I think this is the dream of each parent that their children can be a step forward than they they were. But inside of us there is this unconscious loyalty, this blind loyalty to our parents, that it's stopping us to get to that point.
If we are present and we are aware of our abilities, capabilities, experience, and we're not working from that place of survival, then I think we can create something to take that step to the next level.
Mentoring and sponsoring women is a question of sacrifice and responsibility. They go hand in hand.
So I'm able to mentor you because that's not involving too much. My responsibility is stopping here.
But if I'm going a step further and sponsor you, taking you with me, this has consequences. And the consequences are on both sides.

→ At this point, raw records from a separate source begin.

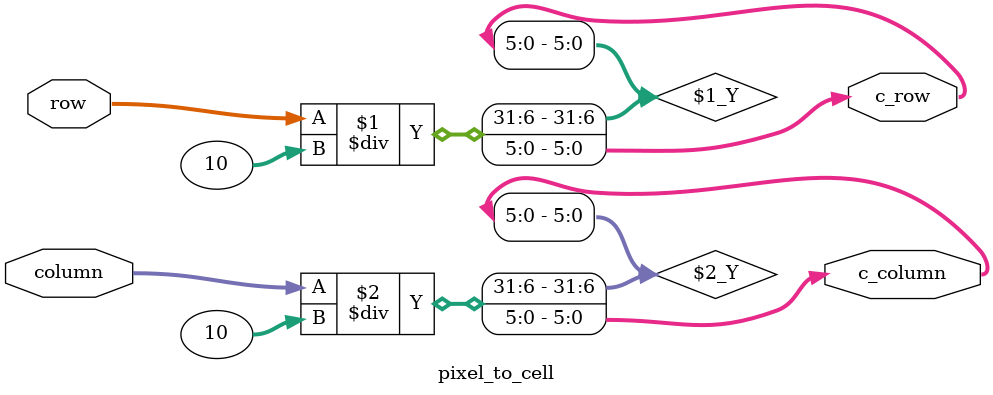
<source format=v>
module pixel_to_cell(
	input [9:0] row,
	input [9:0] column,
	output [5:0] c_row,
	output [5:0] c_column
);
	assign c_row = row / 10;
	assign c_column = column / 10;
endmodule
</source>
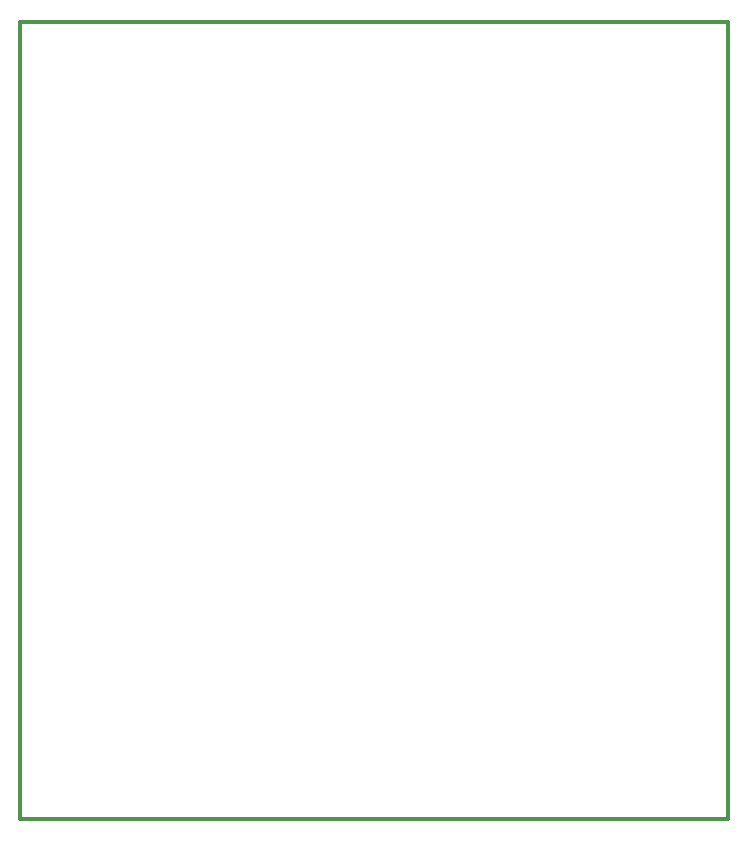
<source format=gko>
%TF.GenerationSoftware,KiCad,Pcbnew,(5.1.4)-1*%
%TF.CreationDate,2019-12-13T01:47:11+08:00*%
%TF.ProjectId,Directional_coupler,44697265-6374-4696-9f6e-616c5f636f75,rev?*%
%TF.SameCoordinates,Original*%
%TF.FileFunction,Profile,NP*%
%FSLAX46Y46*%
G04 Gerber Fmt 4.6, Leading zero omitted, Abs format (unit mm)*
G04 Created by KiCad (PCBNEW (5.1.4)-1) date 2019-12-13 01:47:11*
%MOMM*%
%LPD*%
G04 APERTURE LIST*
%ADD10C,0.300000*%
G04 APERTURE END LIST*
D10*
X110000000Y-50000000D02*
X50000000Y-50000000D01*
X110000000Y-117500000D02*
X110000000Y-50000000D01*
X50000000Y-117500000D02*
X110000000Y-117500000D01*
X50000000Y-50000000D02*
X50000000Y-117500000D01*
M02*

</source>
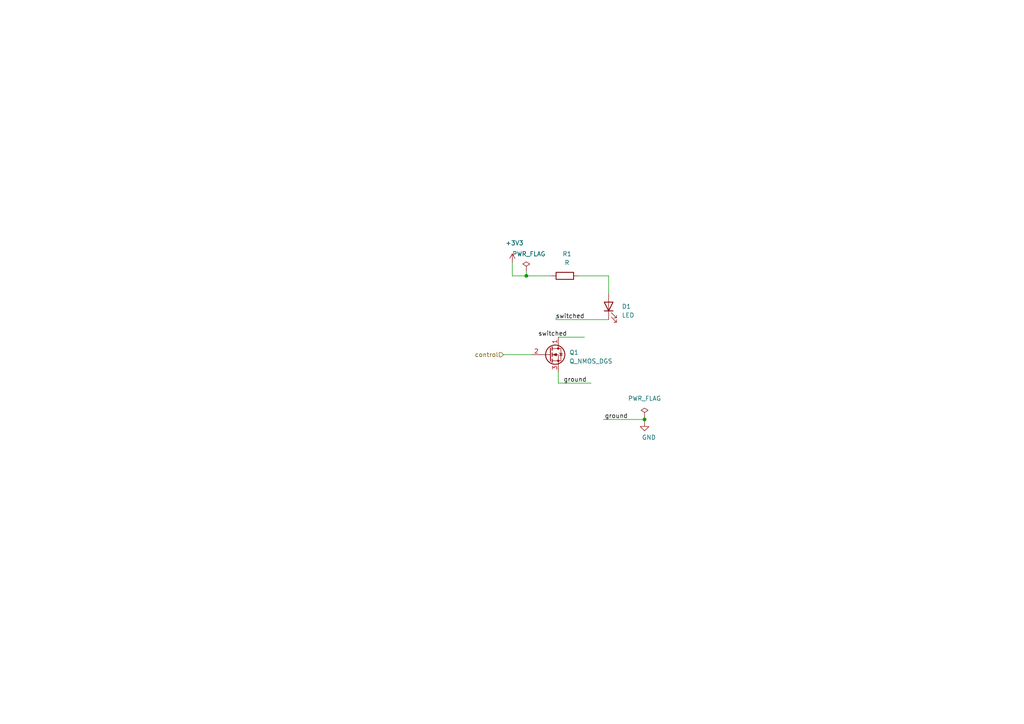
<source format=kicad_sch>
(kicad_sch (version 20201015) (generator eeschema)

  (paper "A4")

  

  (junction (at 152.654 80.01) (diameter 0.9144) (color 0 0 0 0))
  (junction (at 186.944 121.666) (diameter 0.9144) (color 0 0 0 0))

  (wire (pts (xy 146.05 102.87) (xy 154.305 102.87))
    (stroke (width 0) (type solid) (color 0 0 0 0))
  )
  (wire (pts (xy 148.59 80.01) (xy 148.59 76.2))
    (stroke (width 0) (type solid) (color 0 0 0 0))
  )
  (wire (pts (xy 152.654 78.486) (xy 152.654 80.01))
    (stroke (width 0) (type solid) (color 0 0 0 0))
  )
  (wire (pts (xy 152.654 80.01) (xy 148.59 80.01))
    (stroke (width 0) (type solid) (color 0 0 0 0))
  )
  (wire (pts (xy 160.02 80.01) (xy 152.654 80.01))
    (stroke (width 0) (type solid) (color 0 0 0 0))
  )
  (wire (pts (xy 161.29 92.075) (xy 161.29 92.71))
    (stroke (width 0) (type solid) (color 0 0 0 0))
  )
  (wire (pts (xy 161.925 97.79) (xy 169.545 97.79))
    (stroke (width 0) (type solid) (color 0 0 0 0))
  )
  (wire (pts (xy 161.925 107.95) (xy 161.925 111.125))
    (stroke (width 0) (type solid) (color 0 0 0 0))
  )
  (wire (pts (xy 161.925 111.125) (xy 171.45 111.125))
    (stroke (width 0) (type solid) (color 0 0 0 0))
  )
  (wire (pts (xy 167.64 80.01) (xy 176.53 80.01))
    (stroke (width 0) (type solid) (color 0 0 0 0))
  )
  (wire (pts (xy 175.006 121.666) (xy 186.944 121.666))
    (stroke (width 0) (type solid) (color 0 0 0 0))
  )
  (wire (pts (xy 176.53 80.01) (xy 176.53 85.09))
    (stroke (width 0) (type solid) (color 0 0 0 0))
  )
  (wire (pts (xy 176.53 92.71) (xy 161.29 92.71))
    (stroke (width 0) (type solid) (color 0 0 0 0))
  )
  (wire (pts (xy 186.944 121.666) (xy 186.944 120.904))
    (stroke (width 0) (type solid) (color 0 0 0 0))
  )
  (wire (pts (xy 186.944 121.666) (xy 186.944 122.428))
    (stroke (width 0) (type solid) (color 0 0 0 0))
  )

  (label "switched" (at 164.465 97.79 180)
    (effects (font (size 1.27 1.27)) (justify right bottom))
  )
  (label "switched" (at 169.545 92.71 180)
    (effects (font (size 1.27 1.27)) (justify right bottom))
  )
  (label "ground" (at 170.18 111.125 180)
    (effects (font (size 1.27 1.27)) (justify right bottom))
  )
  (label "ground" (at 182.118 121.666 180)
    (effects (font (size 1.27 1.27)) (justify right bottom))
  )

  (hierarchical_label "control" (shape input) (at 146.05 102.87 180)
    (effects (font (size 1.27 1.27)) (justify right))
  )

  (symbol (lib_id "power:PWR_FLAG") (at 152.654 78.486 0) (unit 1)
    (in_bom yes) (on_board yes)
    (uuid "7c882403-2416-47bd-8142-e59dd72b85d2")
    (property "Reference" "#FLG?" (id 0) (at 152.654 76.581 0)
      (effects (font (size 1.27 1.27)) hide)
    )
    (property "Value" "PWR_FLAG" (id 1) (at 153.416 73.66 0))
    (property "Footprint" "" (id 2) (at 152.654 78.486 0)
      (effects (font (size 1.27 1.27)) hide)
    )
    (property "Datasheet" "~" (id 3) (at 152.654 78.486 0)
      (effects (font (size 1.27 1.27)) hide)
    )
  )

  (symbol (lib_id "power:PWR_FLAG") (at 186.944 120.904 0) (unit 1)
    (in_bom yes) (on_board yes)
    (uuid "c3651b6a-2384-4d61-a9c6-16a6611a5d34")
    (property "Reference" "#FLG?" (id 0) (at 186.944 118.999 0)
      (effects (font (size 1.27 1.27)) hide)
    )
    (property "Value" "PWR_FLAG" (id 1) (at 186.944 115.57 0))
    (property "Footprint" "" (id 2) (at 186.944 120.904 0)
      (effects (font (size 1.27 1.27)) hide)
    )
    (property "Datasheet" "~" (id 3) (at 186.944 120.904 0)
      (effects (font (size 1.27 1.27)) hide)
    )
  )

  (symbol (lib_id "power:+3V3") (at 148.59 76.2 0) (unit 1)
    (in_bom yes) (on_board yes)
    (uuid "301a2811-f3c7-43e4-b172-f5cfe8cfc596")
    (property "Reference" "#PWR05" (id 0) (at 148.59 80.01 0)
      (effects (font (size 1.27 1.27)) hide)
    )
    (property "Value" "+3V3" (id 1) (at 149.225 70.485 0))
    (property "Footprint" "" (id 2) (at 148.59 76.2 0)
      (effects (font (size 1.27 1.27)) hide)
    )
    (property "Datasheet" "" (id 3) (at 148.59 76.2 0)
      (effects (font (size 1.27 1.27)) hide)
    )
  )

  (symbol (lib_id "power:GND") (at 186.944 122.428 0) (unit 1)
    (in_bom yes) (on_board yes)
    (uuid "3f316cef-ed87-4764-8a96-2f74ba7f115b")
    (property "Reference" "#PWR06" (id 0) (at 186.944 128.778 0)
      (effects (font (size 1.27 1.27)) hide)
    )
    (property "Value" "GND" (id 1) (at 188.214 126.873 0))
    (property "Footprint" "" (id 2) (at 186.944 122.428 0)
      (effects (font (size 1.27 1.27)) hide)
    )
    (property "Datasheet" "" (id 3) (at 186.944 122.428 0)
      (effects (font (size 1.27 1.27)) hide)
    )
  )

  (symbol (lib_id "Device:R") (at 163.83 80.01 90) (unit 1)
    (in_bom yes) (on_board yes)
    (uuid "a90b67b7-ebf2-4cee-be9b-2f504fc17d18")
    (property "Reference" "R1" (id 0) (at 164.465 73.66 90))
    (property "Value" "R" (id 1) (at 164.465 76.2 90))
    (property "Footprint" "Resistor_SMD:R_0805_2012Metric" (id 2) (at 163.83 81.788 90)
      (effects (font (size 1.27 1.27)) hide)
    )
    (property "Datasheet" "~" (id 3) (at 163.83 80.01 0)
      (effects (font (size 1.27 1.27)) hide)
    )
  )

  (symbol (lib_id "Device:LED") (at 176.53 88.9 90) (unit 1)
    (in_bom yes) (on_board yes)
    (uuid "6d1ae22a-56e7-4f68-8007-d9b1bbd2a6d1")
    (property "Reference" "D1" (id 0) (at 180.34 88.9 90)
      (effects (font (size 1.27 1.27)) (justify right))
    )
    (property "Value" "LED" (id 1) (at 180.34 91.44 90)
      (effects (font (size 1.27 1.27)) (justify right))
    )
    (property "Footprint" "LED_SMD:LED_0805_2012Metric" (id 2) (at 176.53 88.9 0)
      (effects (font (size 1.27 1.27)) hide)
    )
    (property "Datasheet" "~" (id 3) (at 176.53 88.9 0)
      (effects (font (size 1.27 1.27)) hide)
    )
  )

  (symbol (lib_id "Device:Q_NMOS_DGS") (at 159.385 102.87 0) (unit 1)
    (in_bom yes) (on_board yes)
    (uuid "a4b061e3-44cf-4957-b795-e75f05b2acf4")
    (property "Reference" "Q1" (id 0) (at 165.1 102.235 0)
      (effects (font (size 1.27 1.27)) (justify left))
    )
    (property "Value" "Q_NMOS_DGS" (id 1) (at 165.1 104.775 0)
      (effects (font (size 1.27 1.27)) (justify left))
    )
    (property "Footprint" "Package_TO_SOT_SMD:SOT-23" (id 2) (at 164.465 100.33 0)
      (effects (font (size 1.27 1.27)) hide)
    )
    (property "Datasheet" "~" (id 3) (at 159.385 102.87 0)
      (effects (font (size 1.27 1.27)) hide)
    )
  )
)

</source>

This is usually difficult for men because we're all human beings, we all have these patterns, which are unconscious, and sometimes they are not allowing us to take the next step. And that next step is: If this person I'm sponsoring is doing a faux pas or something, then my, reputation is taking a hit. Am I responsible? Am I able to stay in that place where my image will look in a different way?
If I'm a solid person and if I'm aware of my abilities and my place, then that should not bother me because this is part of the process of growth.
But it would certainly be easier for a man to sponsor a man because there's this sense of camaraderie: He's a man like me, so if we go down, we go down together, or he can help me step out at a certain point. As long as we are with a woman, I'm not sure I have my fighting partner with me. I'm not sure whether I can count on her or her energy.
These are unconscious patterns. But again, If I'm clear and I know my strength and my place, then this shouldn't be a problem to be in a place of sponsorship for women. And I accept that my image can take a hit.
We are different. We are not equals by no means. And I'm not talking about well-being or money. It's about our energy, abilities, capabilities. So we have to accept that, and we need to accept our limits.
I am limited to some things as you as a woman are limited to some things. And then, if we're both aware of this space in which we're doing what we have to do, this is a good place of cooperation.
In order to move the world forward, we can do that only by being together, by cooperating.